Retype all the data word for word.
START DATASET RECORDS
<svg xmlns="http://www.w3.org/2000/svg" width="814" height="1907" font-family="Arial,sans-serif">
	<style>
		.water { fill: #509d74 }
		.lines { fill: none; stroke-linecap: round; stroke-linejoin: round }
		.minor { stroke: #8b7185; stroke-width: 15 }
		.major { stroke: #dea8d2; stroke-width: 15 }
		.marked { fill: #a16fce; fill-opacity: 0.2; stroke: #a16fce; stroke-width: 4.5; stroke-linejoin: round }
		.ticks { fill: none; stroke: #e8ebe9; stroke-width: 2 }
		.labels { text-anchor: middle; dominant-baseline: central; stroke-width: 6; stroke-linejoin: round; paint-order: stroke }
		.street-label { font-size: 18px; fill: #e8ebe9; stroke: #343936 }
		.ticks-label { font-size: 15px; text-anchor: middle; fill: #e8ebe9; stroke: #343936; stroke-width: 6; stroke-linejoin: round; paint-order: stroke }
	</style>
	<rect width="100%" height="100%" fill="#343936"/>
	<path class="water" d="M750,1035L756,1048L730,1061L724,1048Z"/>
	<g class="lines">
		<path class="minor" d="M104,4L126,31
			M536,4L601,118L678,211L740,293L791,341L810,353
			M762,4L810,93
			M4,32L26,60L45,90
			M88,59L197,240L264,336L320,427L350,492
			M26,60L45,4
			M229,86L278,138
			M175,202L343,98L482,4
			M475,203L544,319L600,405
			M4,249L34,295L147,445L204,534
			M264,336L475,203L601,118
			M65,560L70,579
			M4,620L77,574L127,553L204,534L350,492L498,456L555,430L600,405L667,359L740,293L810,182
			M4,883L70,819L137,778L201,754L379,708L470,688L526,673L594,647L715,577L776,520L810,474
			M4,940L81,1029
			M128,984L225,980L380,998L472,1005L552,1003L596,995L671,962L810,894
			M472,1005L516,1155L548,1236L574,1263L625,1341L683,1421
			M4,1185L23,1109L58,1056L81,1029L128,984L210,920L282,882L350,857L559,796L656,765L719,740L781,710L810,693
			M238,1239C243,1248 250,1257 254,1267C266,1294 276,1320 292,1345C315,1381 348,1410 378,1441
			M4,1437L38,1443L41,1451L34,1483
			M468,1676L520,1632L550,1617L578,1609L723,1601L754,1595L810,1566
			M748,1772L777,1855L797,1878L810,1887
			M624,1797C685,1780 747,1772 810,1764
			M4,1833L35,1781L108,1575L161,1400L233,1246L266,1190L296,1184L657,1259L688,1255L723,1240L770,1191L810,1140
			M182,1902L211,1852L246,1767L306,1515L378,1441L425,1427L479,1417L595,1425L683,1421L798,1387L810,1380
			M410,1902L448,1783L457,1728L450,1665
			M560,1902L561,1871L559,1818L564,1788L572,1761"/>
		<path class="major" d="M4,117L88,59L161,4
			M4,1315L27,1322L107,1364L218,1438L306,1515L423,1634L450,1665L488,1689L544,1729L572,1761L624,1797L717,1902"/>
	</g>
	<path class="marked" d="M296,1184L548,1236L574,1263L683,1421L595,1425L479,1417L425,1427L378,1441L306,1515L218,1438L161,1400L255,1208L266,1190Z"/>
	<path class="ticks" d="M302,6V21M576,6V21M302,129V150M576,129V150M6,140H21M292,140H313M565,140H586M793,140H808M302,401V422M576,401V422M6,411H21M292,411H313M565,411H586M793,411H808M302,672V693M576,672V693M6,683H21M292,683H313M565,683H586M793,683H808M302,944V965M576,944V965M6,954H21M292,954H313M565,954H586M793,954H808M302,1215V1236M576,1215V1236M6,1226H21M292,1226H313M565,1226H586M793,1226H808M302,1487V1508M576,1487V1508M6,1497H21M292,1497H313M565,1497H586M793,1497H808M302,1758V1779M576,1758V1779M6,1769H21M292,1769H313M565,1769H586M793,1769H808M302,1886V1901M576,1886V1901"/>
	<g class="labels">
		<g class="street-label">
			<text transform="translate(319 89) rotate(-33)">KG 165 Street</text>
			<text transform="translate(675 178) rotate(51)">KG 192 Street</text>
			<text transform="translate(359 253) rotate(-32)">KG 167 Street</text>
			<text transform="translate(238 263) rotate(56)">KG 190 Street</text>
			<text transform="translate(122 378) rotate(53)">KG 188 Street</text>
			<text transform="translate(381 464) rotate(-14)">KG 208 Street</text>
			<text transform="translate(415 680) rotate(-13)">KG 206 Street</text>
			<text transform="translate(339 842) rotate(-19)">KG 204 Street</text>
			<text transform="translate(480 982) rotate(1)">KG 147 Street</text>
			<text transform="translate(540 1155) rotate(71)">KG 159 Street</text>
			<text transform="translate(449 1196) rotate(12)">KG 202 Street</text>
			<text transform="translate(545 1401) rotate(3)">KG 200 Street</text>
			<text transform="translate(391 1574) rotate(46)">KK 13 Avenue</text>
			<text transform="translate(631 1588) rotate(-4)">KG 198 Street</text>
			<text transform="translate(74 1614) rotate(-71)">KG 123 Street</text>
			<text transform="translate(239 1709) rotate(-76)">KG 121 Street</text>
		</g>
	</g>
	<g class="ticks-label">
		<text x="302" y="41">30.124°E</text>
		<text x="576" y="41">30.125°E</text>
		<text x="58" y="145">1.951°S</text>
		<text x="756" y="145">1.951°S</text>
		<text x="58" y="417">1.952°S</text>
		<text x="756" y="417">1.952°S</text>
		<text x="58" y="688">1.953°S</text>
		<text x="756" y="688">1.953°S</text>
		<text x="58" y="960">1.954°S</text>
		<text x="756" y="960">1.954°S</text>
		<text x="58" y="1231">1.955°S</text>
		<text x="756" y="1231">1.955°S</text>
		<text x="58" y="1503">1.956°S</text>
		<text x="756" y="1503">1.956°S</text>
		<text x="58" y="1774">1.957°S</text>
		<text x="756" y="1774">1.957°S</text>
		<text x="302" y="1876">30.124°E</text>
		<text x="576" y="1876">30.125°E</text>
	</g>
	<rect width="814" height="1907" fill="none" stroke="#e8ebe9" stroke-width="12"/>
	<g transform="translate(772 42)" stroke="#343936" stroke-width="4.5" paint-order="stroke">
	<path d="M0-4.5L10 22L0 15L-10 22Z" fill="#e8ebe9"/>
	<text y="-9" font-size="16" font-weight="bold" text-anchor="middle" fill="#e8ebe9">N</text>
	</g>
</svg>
END DATASET RECORDS
* _WRITTEN RESPONSE_
<svg xmlns="http://www.w3.org/2000/svg" width="814" height="1907" font-family="Arial,sans-serif">
	<style>
		.water { fill: #509d74 }
		.lines { fill: none; stroke-linecap: round; stroke-linejoin: round }
		.minor { stroke: #8b7185; stroke-width: 15 }
		.major { stroke: #dea8d2; stroke-width: 15 }
		.marked { fill: #a16fce; fill-opacity: 0.2; stroke: #a16fce; stroke-width: 4.5; stroke-linejoin: round }
		.ticks { fill: none; stroke: #e8ebe9; stroke-width: 2 }
		.labels { text-anchor: middle; dominant-baseline: central; stroke-width: 6; stroke-linejoin: round; paint-order: stroke }
		.street-label { font-size: 18px; fill: #e8ebe9; stroke: #343936 }
		.ticks-label { font-size: 15px; text-anchor: middle; fill: #e8ebe9; stroke: #343936; stroke-width: 6; stroke-linejoin: round; paint-order: stroke }
	</style>
	<rect width="100%" height="100%" fill="#343936"/>
	<path class="water" d="M750,1035L756,1048L730,1061L724,1048Z"/>
	<g class="lines">
		<path class="minor" d="M104,4L126,31
			M536,4L601,118L678,211L740,293L791,341L810,353
			M762,4L810,93
			M4,32L26,60L45,90
			M88,59L197,240L264,336L320,427L350,492
			M26,60L45,4
			M229,86L278,138
			M175,202L343,98L482,4
			M475,203L544,319L600,405
			M4,249L34,295L147,445L204,534
			M264,336L475,203L601,118
			M65,560L70,579
			M4,620L77,574L127,553L204,534L350,492L498,456L555,430L600,405L667,359L740,293L810,182
			M4,883L70,819L137,778L201,754L379,708L470,688L526,673L594,647L715,577L776,520L810,474
			M4,940L81,1029
			M128,984L225,980L380,998L472,1005L552,1003L596,995L671,962L810,894
			M472,1005L516,1155L548,1236L574,1263L625,1341L683,1421
			M4,1185L23,1109L58,1056L81,1029L128,984L210,920L282,882L350,857L559,796L656,765L719,740L781,710L810,693
			M238,1239C243,1248 250,1257 254,1267C266,1294 276,1320 292,1345C315,1381 348,1410 378,1441
			M4,1437L38,1443L41,1451L34,1483
			M468,1676L520,1632L550,1617L578,1609L723,1601L754,1595L810,1566
			M748,1772L777,1855L797,1878L810,1887
			M624,1797C685,1780 747,1772 810,1764
			M4,1833L35,1781L108,1575L161,1400L233,1246L266,1190L296,1184L657,1259L688,1255L723,1240L770,1191L810,1140
			M182,1902L211,1852L246,1767L306,1515L378,1441L425,1427L479,1417L595,1425L683,1421L798,1387L810,1380
			M410,1902L448,1783L457,1728L450,1665
			M560,1902L561,1871L559,1818L564,1788L572,1761"/>
		<path class="major" d="M4,117L88,59L161,4
			M4,1315L27,1322L107,1364L218,1438L306,1515L423,1634L450,1665L488,1689L544,1729L572,1761L624,1797L717,1902"/>
	</g>
	<path class="marked" d="M296,1184L548,1236L574,1263L683,1421L595,1425L479,1417L425,1427L378,1441L306,1515L218,1438L161,1400L255,1208L266,1190Z"/>
	<path class="ticks" d="M302,6V21M576,6V21M302,129V150M576,129V150M6,140H21M292,140H313M565,140H586M793,140H808M302,401V422M576,401V422M6,411H21M292,411H313M565,411H586M793,411H808M302,672V693M576,672V693M6,683H21M292,683H313M565,683H586M793,683H808M302,944V965M576,944V965M6,954H21M292,954H313M565,954H586M793,954H808M302,1215V1236M576,1215V1236M6,1226H21M292,1226H313M565,1226H586M793,1226H808M302,1487V1508M576,1487V1508M6,1497H21M292,1497H313M565,1497H586M793,1497H808M302,1758V1779M576,1758V1779M6,1769H21M292,1769H313M565,1769H586M793,1769H808M302,1886V1901M576,1886V1901"/>
	<g class="labels">
		<g class="street-label">
			<text transform="translate(319 89) rotate(-33)">KG 165 Street</text>
			<text transform="translate(675 178) rotate(51)">KG 192 Street</text>
			<text transform="translate(359 253) rotate(-32)">KG 167 Street</text>
			<text transform="translate(238 263) rotate(56)">KG 190 Street</text>
			<text transform="translate(122 378) rotate(53)">KG 188 Street</text>
			<text transform="translate(381 464) rotate(-14)">KG 208 Street</text>
			<text transform="translate(415 680) rotate(-13)">KG 206 Street</text>
			<text transform="translate(339 842) rotate(-19)">KG 204 Street</text>
			<text transform="translate(480 982) rotate(1)">KG 147 Street</text>
			<text transform="translate(540 1155) rotate(71)">KG 159 Street</text>
			<text transform="translate(449 1196) rotate(12)">KG 202 Street</text>
			<text transform="translate(545 1401) rotate(3)">KG 200 Street</text>
			<text transform="translate(391 1574) rotate(46)">KK 13 Avenue</text>
			<text transform="translate(631 1588) rotate(-4)">KG 198 Street</text>
			<text transform="translate(74 1614) rotate(-71)">KG 123 Street</text>
			<text transform="translate(239 1709) rotate(-76)">KG 121 Street</text>
		</g>
	</g>
	<g class="ticks-label">
		<text x="302" y="41">30.124°E</text>
		<text x="576" y="41">30.125°E</text>
		<text x="58" y="145">1.951°S</text>
		<text x="756" y="145">1.951°S</text>
		<text x="58" y="417">1.952°S</text>
		<text x="756" y="417">1.952°S</text>
		<text x="58" y="688">1.953°S</text>
		<text x="756" y="688">1.953°S</text>
		<text x="58" y="960">1.954°S</text>
		<text x="756" y="960">1.954°S</text>
		<text x="58" y="1231">1.955°S</text>
		<text x="756" y="1231">1.955°S</text>
		<text x="58" y="1503">1.956°S</text>
		<text x="756" y="1503">1.956°S</text>
		<text x="58" y="1774">1.957°S</text>
		<text x="756" y="1774">1.957°S</text>
		<text x="302" y="1876">30.124°E</text>
		<text x="576" y="1876">30.125°E</text>
	</g>
	<rect width="814" height="1907" fill="none" stroke="#e8ebe9" stroke-width="12"/>
	<g transform="translate(772 42)" stroke="#343936" stroke-width="4.5" paint-order="stroke">
	<path d="M0-4.5L10 22L0 15L-10 22Z" fill="#e8ebe9"/>
	<text y="-9" font-size="16" font-weight="bold" text-anchor="middle" fill="#e8ebe9">N</text>
	</g>
</svg>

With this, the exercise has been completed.